Source extract:
···

Monday, November 21, 2016


244. RICE 
(chinatown 2)
Trying to get this piece
going, on about Chinatown,
is like the Wright Brothers
first learning to fly. When
they began telling people
of their plans, it was,'Right,
brothers.' Then, only later
it was, 'Awright! Brothers!'
Chinatown was an allied
yet completely separate
fiefdom of New York City.
If you got there, you got
there, and the burden was
on you. It's much the same
today, but law enforcement
has, by comparison, gone
lock-down tight-crazy. What
once was anarchic, is not
now so much. (Red Hook,
Brooklyn was much the
same). Chinatown was
leftover streets, extra
spaces, voids with
mysterious passageways
and alleys down which
people disappeared. I
never knew where.
Funny extra story here;
much later, one year,
about 1985, I brought
my son and a friend of
his there. They'd wanted
to buy fireworks, cash
deals, off the streets,
where sellers lurked.
They had like forty
dollars with them,
and engaged a seller
in front of a building.
He led them, they
said, around a bend
and into a narrow
passage, to meet
another party for
'the deal.' They came
back ten minutes later,
with nothing. 'We
got mugged. He pulled
a knife, took our money,
and ran off.' They each
were crestfallen and
ashen. 'Chalk it up,
fellas, chalk it up.'
That's what I told
them as we slowly
left the scene.
I left off the previous
chapter with a trip to
the men's room, for
'draining the dragon'
in my friend's parlance.
In order to reach the
restrooms in this, oh
quite typical, restaurant
of Chinatown, one 
first had to wend one's
way through clustered
diners, and waiters. 
The waiters in a 
Chinese restaurant  -  
of the urban, 
Chinatown sort  -
are unique in their 
ways. They gather,
against walls, when
not busy, just 
watching. They 
seldom write things 
down until the very
end, when they have
perfect memory of
all that they've 
brought you, how 
many dishes, etc.
It's all precise, and
it gets amazing. There
was one place, called
'The Mayflower Tea 
House,' which was the
perfect exemplification
of this  - the same five 
guys, at all times, with
a perfect aggregate 
memory of even your 
last orders there. It was
quite possible there to
just say 'again,' and be
delivered exactly of what
you'd had on your last
visit. Within bounds, 
I guess  -  though 
maybe not.
These guys would 
seem preoccupied -   
with something. I 
cannot believe they 
would just have been
vacant. Each an 
abacus of mental 
precision, maybe,
in their heads, 
they watched as
you ate  -  it wasn't
just weird. Every 
so often you'd 
catch one watching. 
Then they'd go 
away. Then they'd 
come back. New 
patrons entering, 
they'd get a 
and finger motion, 
quickly, 'Three! 
Over here.' You
had to be sharp  -  
it all moved, 
quickly and
efficiently too.
Well, getting back 
to the rest-room. 
It was down a quite
steep stairway, steep
enough to have posted 
warnings, for women in
heels, for instance. It
was steep, yes, sometimes 
dark, often wet too, and
consisted of about 40 
stairs  -  I mean right
down to the deep. Two
tiny rooms, both basically
filthy and unkempt, and
poorly marked. Around
each were other, steamy,
doorways to whatever
other warren-like dens
of kitchen, cooking,
waste, and retrieval
by whatever means 
that happened. Pots, 
pans, baskets, bushels,
any of those things in
any array, littered the
area  -  along with, 
often, eggshells, the
head-tops of bok-choy, 
the litters of peas and 
greens, and then the 
obilgatory 50 lb.

···

Information given:

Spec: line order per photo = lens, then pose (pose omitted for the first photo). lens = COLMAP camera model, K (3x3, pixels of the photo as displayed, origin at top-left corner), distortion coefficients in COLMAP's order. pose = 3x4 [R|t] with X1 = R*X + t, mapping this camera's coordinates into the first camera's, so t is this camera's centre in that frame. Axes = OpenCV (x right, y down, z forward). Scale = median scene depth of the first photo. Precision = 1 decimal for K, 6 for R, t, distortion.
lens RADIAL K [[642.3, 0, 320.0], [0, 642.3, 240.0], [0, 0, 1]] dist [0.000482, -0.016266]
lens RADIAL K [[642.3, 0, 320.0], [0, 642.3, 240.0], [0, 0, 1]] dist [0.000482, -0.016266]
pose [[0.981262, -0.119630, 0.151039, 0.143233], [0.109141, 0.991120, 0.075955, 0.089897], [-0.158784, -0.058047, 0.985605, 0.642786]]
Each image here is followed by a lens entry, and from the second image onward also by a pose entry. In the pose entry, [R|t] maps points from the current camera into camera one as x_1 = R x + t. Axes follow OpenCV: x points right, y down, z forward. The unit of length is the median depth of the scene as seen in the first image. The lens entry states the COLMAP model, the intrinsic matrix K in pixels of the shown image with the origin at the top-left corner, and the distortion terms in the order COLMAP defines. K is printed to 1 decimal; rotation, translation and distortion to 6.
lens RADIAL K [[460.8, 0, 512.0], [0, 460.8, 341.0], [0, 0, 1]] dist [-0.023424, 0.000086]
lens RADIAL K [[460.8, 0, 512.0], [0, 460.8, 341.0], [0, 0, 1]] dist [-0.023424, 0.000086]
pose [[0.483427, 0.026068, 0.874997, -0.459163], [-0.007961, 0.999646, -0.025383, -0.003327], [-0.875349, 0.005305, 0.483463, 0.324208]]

···

In the Chinatown post, about how many stairs led down to the restaurant's restrooms?

Expected answer: About 40.